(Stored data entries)
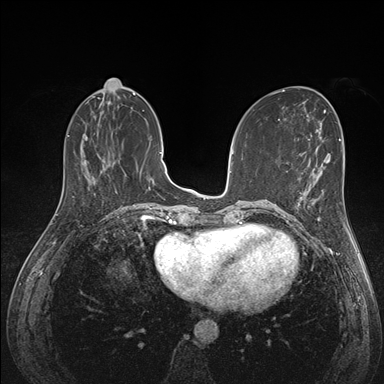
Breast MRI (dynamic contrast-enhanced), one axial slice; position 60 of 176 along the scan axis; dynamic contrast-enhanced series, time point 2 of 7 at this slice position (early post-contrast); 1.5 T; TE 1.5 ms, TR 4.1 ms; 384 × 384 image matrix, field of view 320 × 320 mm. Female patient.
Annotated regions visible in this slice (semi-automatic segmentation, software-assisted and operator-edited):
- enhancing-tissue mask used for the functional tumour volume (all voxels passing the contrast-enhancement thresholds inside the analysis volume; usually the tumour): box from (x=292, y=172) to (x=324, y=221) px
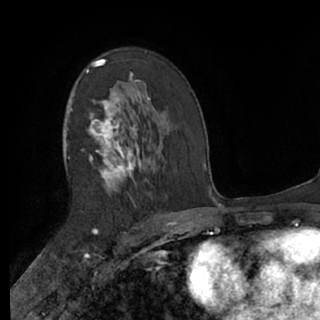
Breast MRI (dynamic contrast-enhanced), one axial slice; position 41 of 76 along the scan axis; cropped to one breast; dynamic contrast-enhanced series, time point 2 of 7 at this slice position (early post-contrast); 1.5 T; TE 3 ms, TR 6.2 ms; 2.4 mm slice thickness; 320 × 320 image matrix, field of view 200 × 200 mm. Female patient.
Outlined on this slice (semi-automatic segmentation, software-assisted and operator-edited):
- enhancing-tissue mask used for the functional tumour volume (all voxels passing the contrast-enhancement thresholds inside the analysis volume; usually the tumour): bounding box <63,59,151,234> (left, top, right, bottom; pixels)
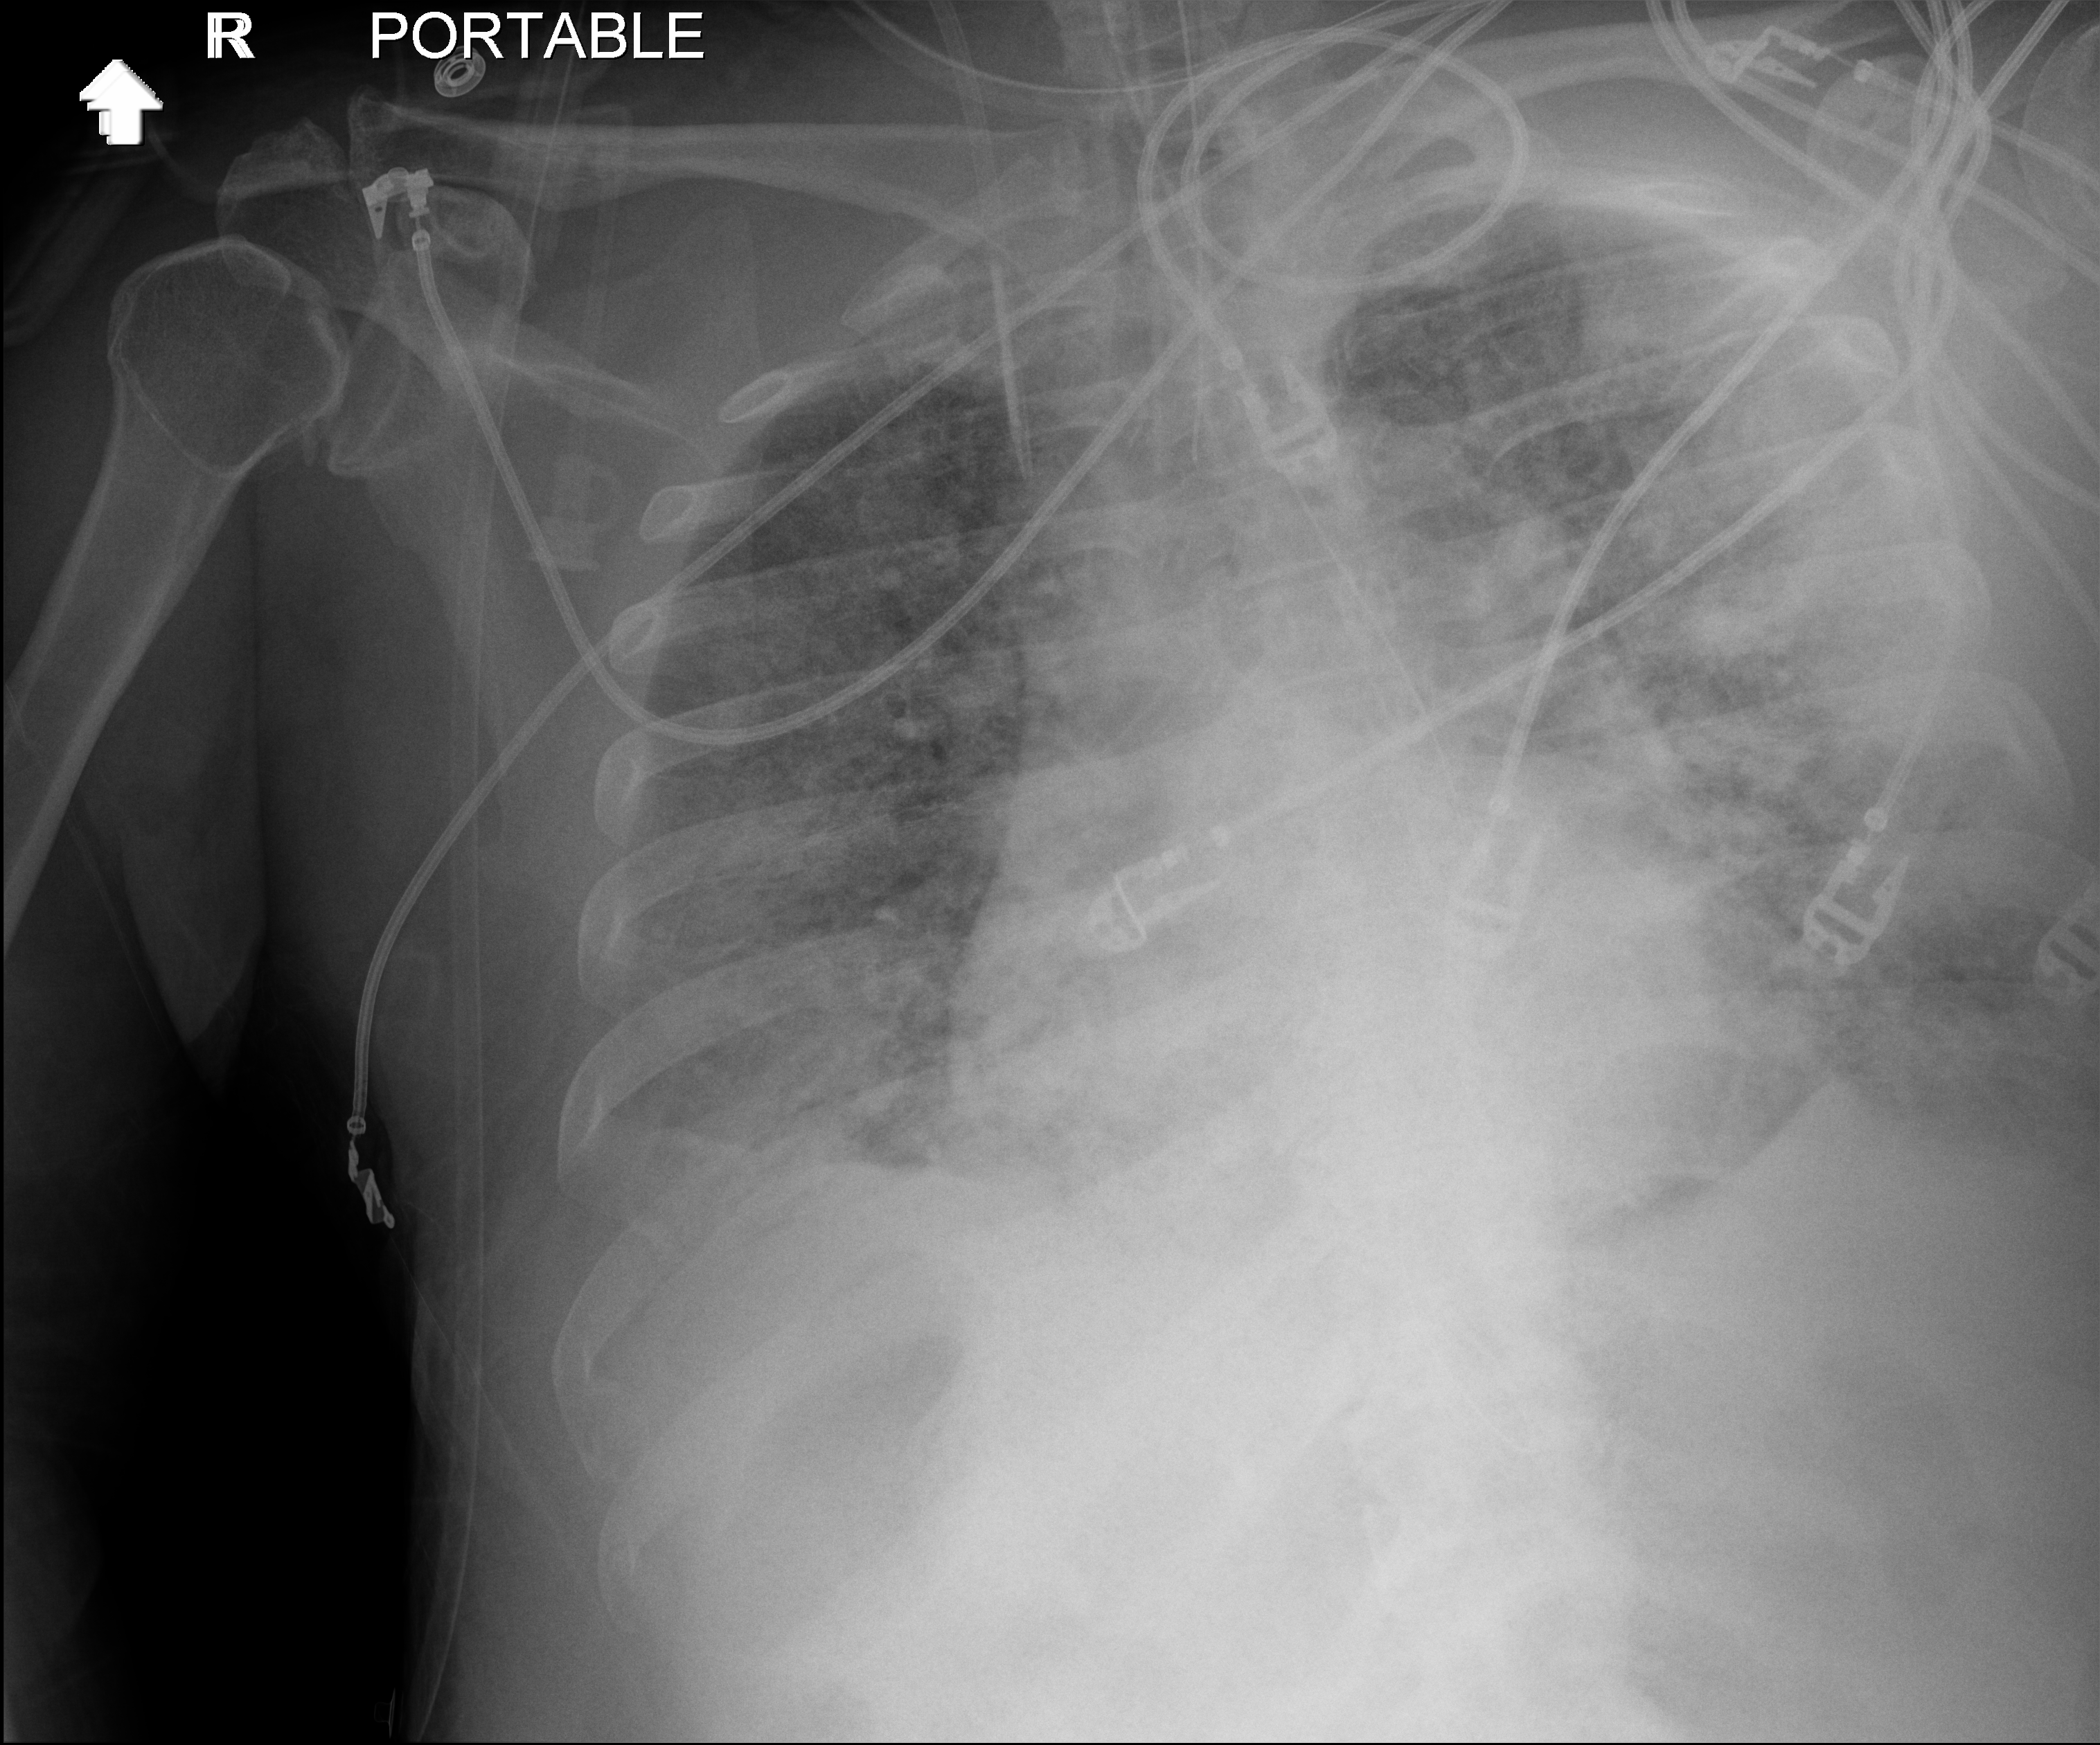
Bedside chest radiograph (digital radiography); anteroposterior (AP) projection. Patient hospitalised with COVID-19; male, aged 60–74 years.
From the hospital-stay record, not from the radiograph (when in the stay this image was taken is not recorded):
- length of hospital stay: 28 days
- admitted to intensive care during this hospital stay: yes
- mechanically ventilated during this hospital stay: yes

What you will do. Leave the images behind and write out every entry exactly.

Exercise answer.
Breast MRI (dynamic contrast-enhanced), one axial slice; position 60 of 176 along the scan axis; dynamic contrast-enhanced series, time point 2 of 7 at this slice position (early post-contrast); 1.5 T; TE 1.5 ms, TR 4.1 ms; 384 × 384 image matrix, field of view 320 × 320 mm. Female patient.
Annotated regions visible in this slice (semi-automatic segmentation, software-assisted and operator-edited):
- enhancing-tissue mask used for the functional tumour volume (all voxels passing the contrast-enhancement thresholds inside the analysis volume; usually the tumour): box from (x=292, y=172) to (x=324, y=221) px
Breast MRI (dynamic contrast-enhanced), one axial slice; position 41 of 76 along the scan axis; cropped to one breast; dynamic contrast-enhanced series, time point 2 of 7 at this slice position (early post-contrast); 1.5 T; TE 3 ms, TR 6.2 ms; 2.4 mm slice thickness; 320 × 320 image matrix, field of view 200 × 200 mm. Female patient.
Outlined on this slice (semi-automatic segmentation, software-assisted and operator-edited):
- enhancing-tissue mask used for the functional tumour volume (all voxels passing the contrast-enhancement thresholds inside the analysis volume; usually the tumour): bounding box <63,59,151,234> (left, top, right, bottom; pixels)
Bedside chest radiograph (digital radiography); anteroposterior (AP) projection. Patient hospitalised with COVID-19; male, aged 60–74 years.
From the hospital-stay record, not from the radiograph (when in the stay this image was taken is not recorded):
- length of hospital stay: 28 days
- admitted to intensive care during this hospital stay: yes
- mechanically ventilated during this hospital stay: yes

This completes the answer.